Unhedged Bitcoin ETF Inflows May Signal Market Maturity

1 July 2025 - 13:11 CEST
Credit: BlackJack3D

Inflows into spot Bitcoin ETFs are being largely driven by long-term positions from traditional market investors.

This suggests that they are committing to the crypto market, not just testing the water, according to a new study.

Financial services firm Avenir collaborated with blockchain analytics platform Glassnode to analyze capital flows into Bitcoin ETFs, following their emergence in the US.  

The report examined Bitcoin’s liquidity profile and uncovered a strong connection between unhedged demand and spot Bitcoin ETF inflows. It suggests that institutional investors are increasingly taking committed, long-term positions.  

The trend highlights the growing integration of digital assets into institutional portfolios, as banks and corporations increasingly seek to diversify their exposure to Bitcoin. 

Bitcoin as a macro asset 

The study further indicates that, through the lens of ETF capital flows, Bitcoin behaves more like a traditional asset, with its price reflecting broader financial and monetary conditions.  

Researchers also noted positive correlations between Bitcoin, certain stocks benchmark indices such as the S&P 500 and assets including gold, while Bitcoin’s price tended to decline when the US Dollar Index rose. 

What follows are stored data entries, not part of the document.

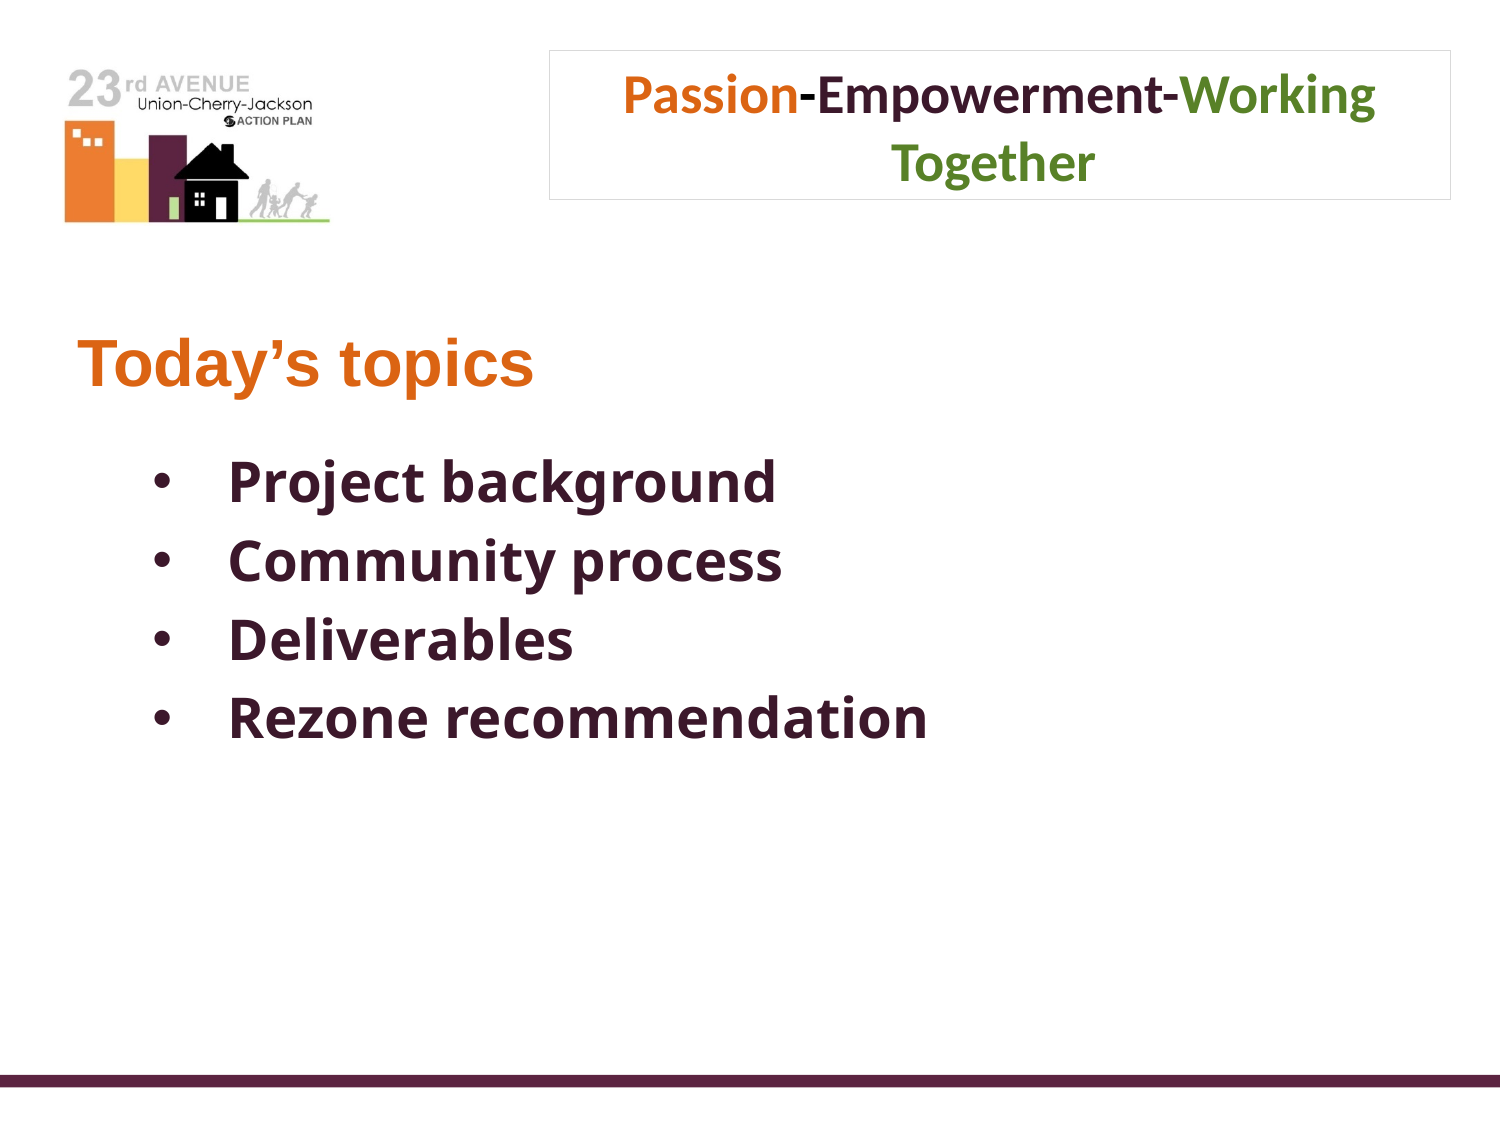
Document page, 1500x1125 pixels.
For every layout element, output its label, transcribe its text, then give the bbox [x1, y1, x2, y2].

text_box [0, 1073, 1500, 1089]
title Passion-Empowerment-Working Together [549, 50, 1451, 200]
picture [62, 49, 338, 227]
subtitle Today’s topics Project background Community process Deliverables Rezone recommendation [62, 312, 1413, 1063]
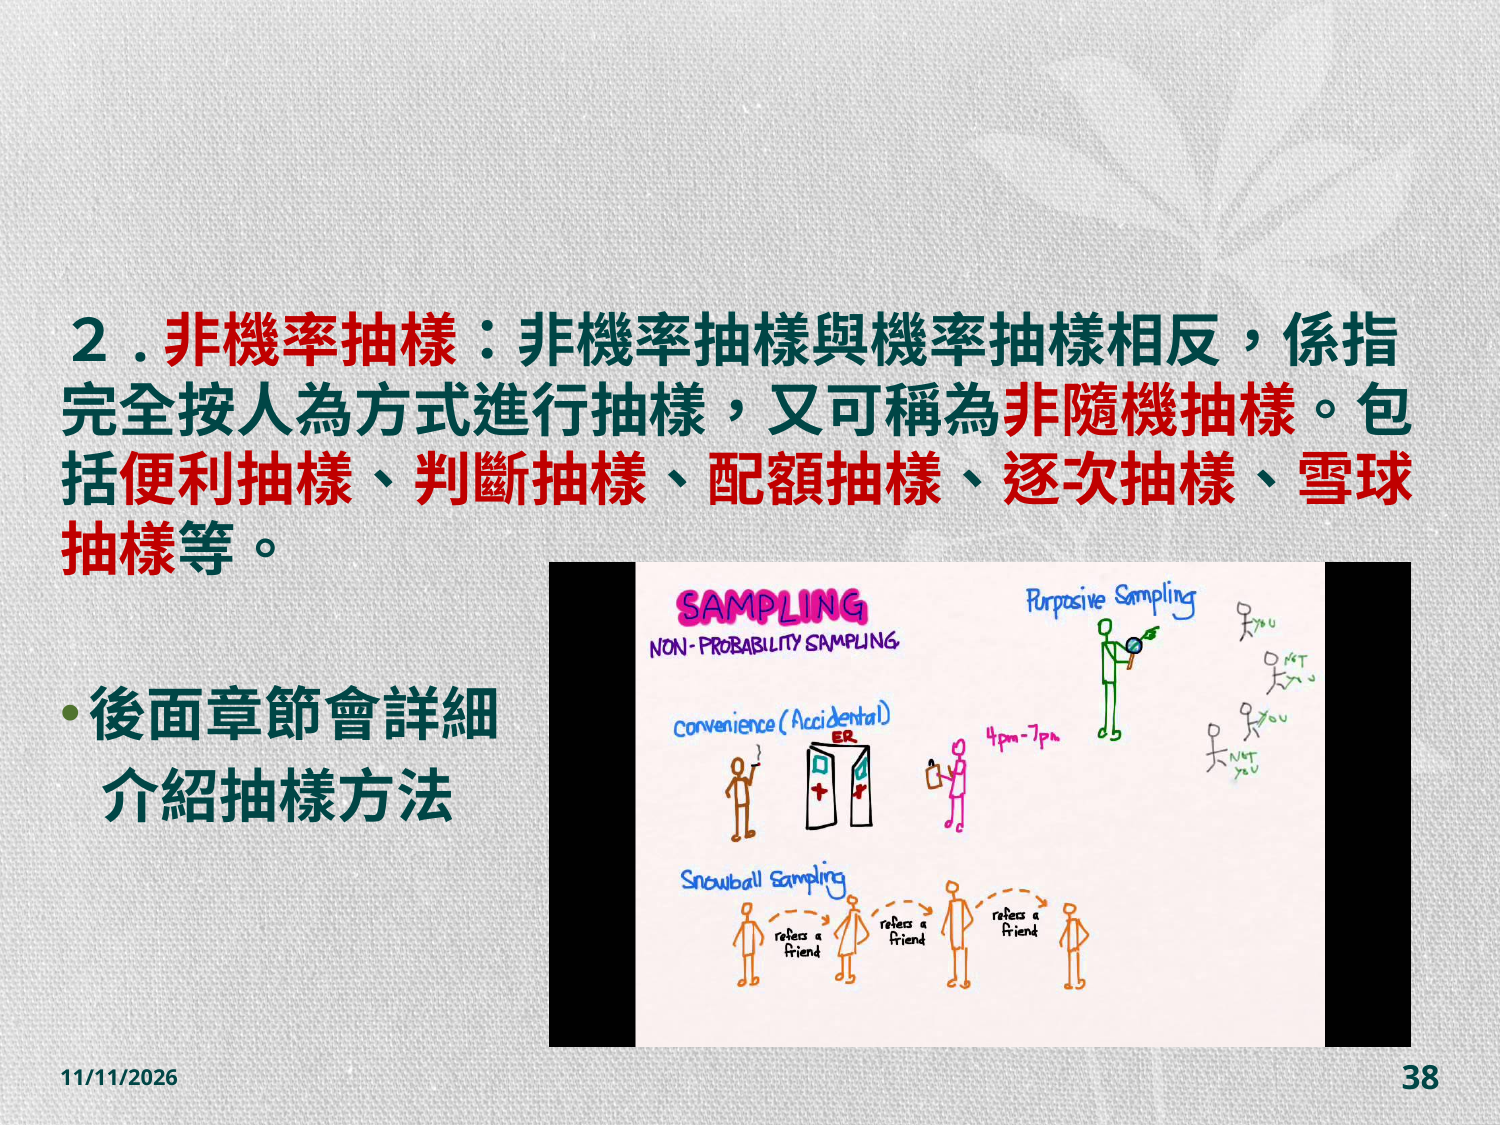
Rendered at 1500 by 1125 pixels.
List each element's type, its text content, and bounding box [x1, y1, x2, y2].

picture [548, 562, 1411, 1048]
slide_number 38 [1310, 1054, 1455, 1103]
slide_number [45, 1054, 396, 1103]
list ２.非機率抽樣：非機率抽樣與機率抽樣相反，係指完全按人為方式進行抽樣，又可稱為非隨機抽樣。包括便利抽樣、判斷抽樣、配額抽樣、逐次抽樣、雪球抽樣等。 後面章節會詳細 介紹抽樣方法 [45, 213, 1455, 1023]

Spot Bitcoin ETFs provide institutional investors with regulated, liquid and secure access to  

Bitcoin without the complexities of managing digital wallets or directly holding cryptocurrency. 

When investors buy shares of a spot Bitcoin ETF, the fund provider must purchase actual Bitcoin to back those shares. The increased demand can encourage Bitcoin to rise, especially during periods of significant inflows. 

Questions Remain 

These findings may signal growing confidence in Bitcoin’s resilience and the regulatory framework that is being implemented in the US. However, risks persist as correlations can shift rapidly, and Bitcoin’s sensitivity to interest rates, inflation and liquidity cycles may increase as macroeconomic conditions evolve.  

For now, the data from this report offers one further proof point to Bitcoin’s emerging role as a macro-driven asset, supported by unhedged ETF inflows and institutional conviction.